В конце концов, Велвл приносит втихаря, чтоб уважить Микиту, еще один большой кусок халы, за что Микита всегда благодарно хлопает Велвла по плечу своей тяжелой лапой:
— Приходи, малец, в Макаровку, бульбу дам, смятану дам!
Собственно говоря, Велвл может и дома напечь точно такой же бульбы и поесть сметаны от своей собственной коровы. И все-таки… почему же ему до смерти охота сходить в Макаровку к Миките? Почему он так томится по Микитиной картошке, по гойской сметане?
Эх, если бы папа был добрым! Если бы мама разрешила!
Но папа не добрый и не разрешает.
Однажды Велвл услышал, как Микита пообещал своей старухе-матери, Рахмиелкиной няне, принести ей в будущее воскресенье кусок свинины. Велвл невольно вздрогнул, запомнил и стал ждать, нетерпеливо ждать… Собственно говоря, что общего у мальчика, который ходит в хедер, с Микитой и свининой? И все-таки Велвл ждал.
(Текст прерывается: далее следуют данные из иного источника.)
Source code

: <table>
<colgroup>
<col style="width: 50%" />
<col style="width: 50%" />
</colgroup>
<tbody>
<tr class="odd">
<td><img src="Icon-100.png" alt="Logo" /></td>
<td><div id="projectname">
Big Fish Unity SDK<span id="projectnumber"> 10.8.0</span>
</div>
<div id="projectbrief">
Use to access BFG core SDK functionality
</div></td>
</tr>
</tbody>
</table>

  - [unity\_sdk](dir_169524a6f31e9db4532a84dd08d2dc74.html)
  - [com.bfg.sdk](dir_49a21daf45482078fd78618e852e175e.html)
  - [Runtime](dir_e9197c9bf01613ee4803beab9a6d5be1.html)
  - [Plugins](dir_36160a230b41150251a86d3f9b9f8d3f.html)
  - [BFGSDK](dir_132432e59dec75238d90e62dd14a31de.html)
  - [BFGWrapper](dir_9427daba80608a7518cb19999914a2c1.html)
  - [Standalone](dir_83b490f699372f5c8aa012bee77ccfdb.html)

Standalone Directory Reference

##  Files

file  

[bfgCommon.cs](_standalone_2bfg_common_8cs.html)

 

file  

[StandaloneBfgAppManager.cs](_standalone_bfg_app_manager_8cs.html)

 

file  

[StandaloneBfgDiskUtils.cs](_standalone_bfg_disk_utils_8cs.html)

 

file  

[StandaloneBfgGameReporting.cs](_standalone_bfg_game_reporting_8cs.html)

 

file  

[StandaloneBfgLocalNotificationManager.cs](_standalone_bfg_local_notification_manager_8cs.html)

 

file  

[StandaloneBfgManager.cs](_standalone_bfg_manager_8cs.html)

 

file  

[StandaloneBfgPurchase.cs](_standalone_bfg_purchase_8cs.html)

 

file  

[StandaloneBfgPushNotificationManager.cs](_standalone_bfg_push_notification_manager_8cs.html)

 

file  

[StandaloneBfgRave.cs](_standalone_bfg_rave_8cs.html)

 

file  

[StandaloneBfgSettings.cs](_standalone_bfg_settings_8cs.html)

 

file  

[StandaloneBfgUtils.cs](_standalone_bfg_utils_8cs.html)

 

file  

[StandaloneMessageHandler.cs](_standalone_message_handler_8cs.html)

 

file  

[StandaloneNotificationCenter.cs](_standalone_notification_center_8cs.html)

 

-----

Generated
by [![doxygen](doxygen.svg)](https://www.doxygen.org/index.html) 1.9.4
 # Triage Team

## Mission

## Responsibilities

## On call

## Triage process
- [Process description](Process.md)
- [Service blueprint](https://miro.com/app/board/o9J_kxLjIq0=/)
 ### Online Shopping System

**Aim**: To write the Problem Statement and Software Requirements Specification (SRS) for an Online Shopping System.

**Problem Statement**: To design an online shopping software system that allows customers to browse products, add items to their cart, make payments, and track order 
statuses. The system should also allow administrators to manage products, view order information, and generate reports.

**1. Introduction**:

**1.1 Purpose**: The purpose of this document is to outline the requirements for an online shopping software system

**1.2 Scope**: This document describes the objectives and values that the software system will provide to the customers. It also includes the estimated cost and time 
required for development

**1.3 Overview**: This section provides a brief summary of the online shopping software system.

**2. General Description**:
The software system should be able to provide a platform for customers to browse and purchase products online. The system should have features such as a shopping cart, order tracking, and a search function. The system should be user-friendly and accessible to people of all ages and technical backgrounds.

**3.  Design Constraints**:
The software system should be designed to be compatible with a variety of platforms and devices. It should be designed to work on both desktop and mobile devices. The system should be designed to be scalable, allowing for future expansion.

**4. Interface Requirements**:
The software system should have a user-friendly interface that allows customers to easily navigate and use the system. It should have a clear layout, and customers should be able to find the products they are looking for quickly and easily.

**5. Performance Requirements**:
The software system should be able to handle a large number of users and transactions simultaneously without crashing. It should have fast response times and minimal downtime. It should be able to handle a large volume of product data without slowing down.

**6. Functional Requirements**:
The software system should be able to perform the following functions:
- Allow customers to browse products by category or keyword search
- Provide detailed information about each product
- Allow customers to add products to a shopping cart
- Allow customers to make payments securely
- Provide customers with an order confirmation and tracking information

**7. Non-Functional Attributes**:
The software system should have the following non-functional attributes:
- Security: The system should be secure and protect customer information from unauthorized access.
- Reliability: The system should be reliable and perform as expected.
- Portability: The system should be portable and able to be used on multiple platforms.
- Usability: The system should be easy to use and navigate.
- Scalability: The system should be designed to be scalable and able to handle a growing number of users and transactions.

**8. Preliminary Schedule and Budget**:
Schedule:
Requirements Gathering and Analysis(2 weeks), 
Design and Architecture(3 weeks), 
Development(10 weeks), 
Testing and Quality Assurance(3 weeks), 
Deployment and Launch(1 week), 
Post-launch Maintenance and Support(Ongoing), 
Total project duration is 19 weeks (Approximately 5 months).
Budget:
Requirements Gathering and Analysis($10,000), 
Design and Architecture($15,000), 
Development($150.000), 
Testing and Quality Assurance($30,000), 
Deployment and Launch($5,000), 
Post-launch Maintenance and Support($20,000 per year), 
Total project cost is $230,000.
4В следующее воскресенье, когда Велвл пришел из хедера домой пообедать, он увидел, что няня слегка выпила. Она трясла головой и умильно говорила о том, что приходил Микита и уважил-таки ее водочкой, и звал ее вернуться в Макаровку, и принес ей свинины. Хороший кусок!.. Вот там вот, под канапе, лежит в горшке подарок. Микита… уж он-то хороший сын! Только вот жена его, его жена, дай ты ей, Боже, чтоб на нее нашла и трясца, и хвороба, и холера, и франци и т. д. и т. д.
Ученик хедера съел свой обед без аппетита. Он то и дело забегал в детскую, бросал взгляд под канапе и снова убегал, пока мама не рассердилась: «Разбегался на мою голову! В хедер иди!»
Вечером Велвл вернулся из хедера, но папа еще не пришел домой после майрева, а мама — с базара. Няня и маленький дремали, младший брат Файвка играл на кухне. Велвл бросился в детскую, заглянул под канапе и тихонько приподнял крышку с того горшка. На дне горшка, завернутый в чистую домотканую холстину, блеснул четырехугольный жирный кусок… Велвл испугался, опустил крышку и убежал.
Но в полночь, когда все уже спали, а в детской старуха посвистывала носом, Велвл вдруг проснулся, будто его ущипнули. Он попробовал снова заснуть, но не мог: горшок, горшок… Велвл потихоньку выскользнул из кровати, подошел к канапе, встал на четвереньки и со страхом и сладкой дрожью в позвоночнике заглянул туда, как будто склонился над страшной, черной бездной. Под кроватью был мрак. Горшка видно не было, но Велвл его чуял в таинственной черноте. Чуял, как кошка чует мышку. Только его белая рубашонка матово блестела во тьме. Но до горшка он дотронуться не смел, а почему, и сам не знал.